Christian Terras
Drahi, les Panama papers et les silences du Monde

Drahi, les Panama papers et les silences du Monde

Il est encore trop tôt pour appréhender tous les aspects, les origines, les stratégies de communication, les conséquences des Panama Papers. Mais on peut déjà souligner des absences troublantes, des présences (trop) tonitruantes et des présences (trop) discrètes.

Parmi les absences, celles des américains qui ne sont représentés que par quelques hommes d’affaires de Floride. Il semble étrange – étrange est un euphémisme – que le monde entier se soit croisé dans les bureaux du cabinet Mossack Fonseca… sauf les sujets américains. Cherchez l’erreur. Par contre Poutine (premier portrait de la une du Monde daté du mardi 5 avril) et Assad (second portrait) figurent en première page du Monde… alors qu’ils ne sont directement cités dans aucun papier du cabinet panaméen. Si Poutine a le droit a une page entière « La banque des copains de Poutine », l’Ukrainien Porochenko directement impliqué n’est même pas cité dans les deux premières éditions papier et son nom se retrouve de manière marginale dans LeMonde.fr. Étonnant ?
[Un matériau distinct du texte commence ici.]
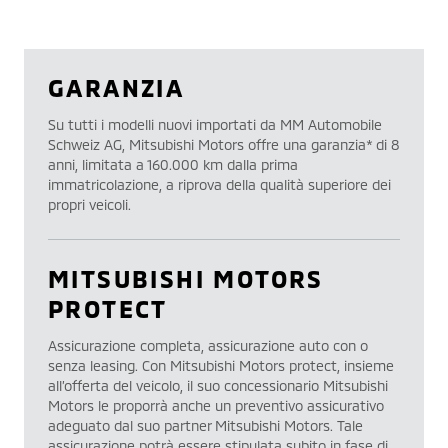
GARANZIA
Su tutti i modelli nuovi importati da MM Automobile
Schweiz AG, Mitsubishi Motors offre una garanzia* di 8
anni, limitata a 160.000 km dalla prima
immatricolazione, a riprova della qualità superiore dei
propri veicoli.
MITSUBISHI MOTORS
PROTECT
Assicurazione completa, assicurazione auto con o
senza leasing. Con Mitsubishi Motors protect, insieme
all’offerta del veicolo, il suo concessionario Mitsubishi
Motors le proporrà anche un preventivo assicurativo
adeguato dal suo partner Mitsubishi Motors. Tale
assicurazione potrà essere stipulata subito in fase di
Dans son numéro suivant Le Monde ne consacre pas moins de deux pages complètes au Front National… alors que le parti n’est jamais cité directement dans les papiers. Pour Patrick Drahi, cherchez et cherchez bien ! Arrêtez de chercher vous ne trouverez pas son nom. Jérôme Fenoglio directeur du quotidien s’en est expliqué d’une manière embrouillée à la matinale de France Culture le 5 avril : c’est à cause de Xavier Niel propriétaire de Free et actionnaire du Monde, il ne fallait pas donner l’impression d’un conflit d’intérêts ou d’un coup de Jarnac à un concurrent. Diable ! Doit-on comprendre que si Bouygues ou Orange, eux aussi concurrents de Free (propriété de Niel), sont mis en cause pour toute autre affaire, Le Monde invoquera une réserve de neutralité sur le thème non possumus ? Étrange conception du journalisme.
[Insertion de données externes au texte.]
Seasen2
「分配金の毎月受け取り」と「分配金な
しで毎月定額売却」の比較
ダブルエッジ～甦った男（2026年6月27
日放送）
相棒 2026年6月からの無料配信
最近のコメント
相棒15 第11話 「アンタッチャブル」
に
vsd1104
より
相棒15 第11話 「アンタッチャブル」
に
De son côté, Patrick Drahi a démenti avoir utilisé une société panaméenne à des fins d’évasion fiscale. Le groupe Altice, maison mère de SFR, a bien utilisé une société panaméenne mais « de manière légale ». Qui viendra à la rescousse de Drahi (voir son infographie ici) ? Eh bien BFMTV propriété de … Patrick Drahi. C’est @rrêt sur images qui le fait remarquer, citation : « Comment parler de son patron, sur une chaîne de télévision, alors que son nom apparaît dans ce qui pourrait être un nouveau scandale d’évasion fiscale mondial ? BFMTV a trouvé la solution : en contre-attaquant ! Sur le plateau de l’émission BFMStory, l’animateur Olivier Truchot a ainsi pris la défense de Drahi (sans préciser qu’il s’agissait de son patron) face au journaliste du Monde, Jérémie Baruch. « Vous avez vu la réaction des gens qui ont été cités ? Ils se défendent c’est normalPatrick Drahi, par exemple, qui reconnaît avoir une société, mais rien d’illégal. Lionel Messi qui dit avoir eu une société, mais pas de fonds. Et puis d’autres. Est-ce que finalement c’est la bonne méthode de jeter en pâture des noms de personnalités, sans qu’elles aient vraiment la possibilité de se défendre ? Elles se défendent après, mais le mal est fait en quelque sorte.»

N’est ce pas charmant ? Pour être complet, BFM a cité plus longuement Drahi plus tard en indiquant sa qualité d’actionnaire de la chaîne. Remarquons qu’aucun média n’a fait d’enquête approfondie sur les mouvements au Panama d’Altice de Patrick Drahi entre novembre 2008 et décembre 2010. Drahi est pourtant la dixième fortune de France et la 205ème selon le magazine Forbes.

Et Libération ? De gros titres sur le FN et Jean-Marie Le Pen mais pour Drahi une discrétion de violette. Il faut taper Drahi sur le moteur de recherche du journal pour obtenir une mention le 4 avril à 12h30 sous la signature de Robin Korda qui reprend essentiellement …le communiqué d’Altice. Comme dirait François Ruffin : « Merci patron ! ».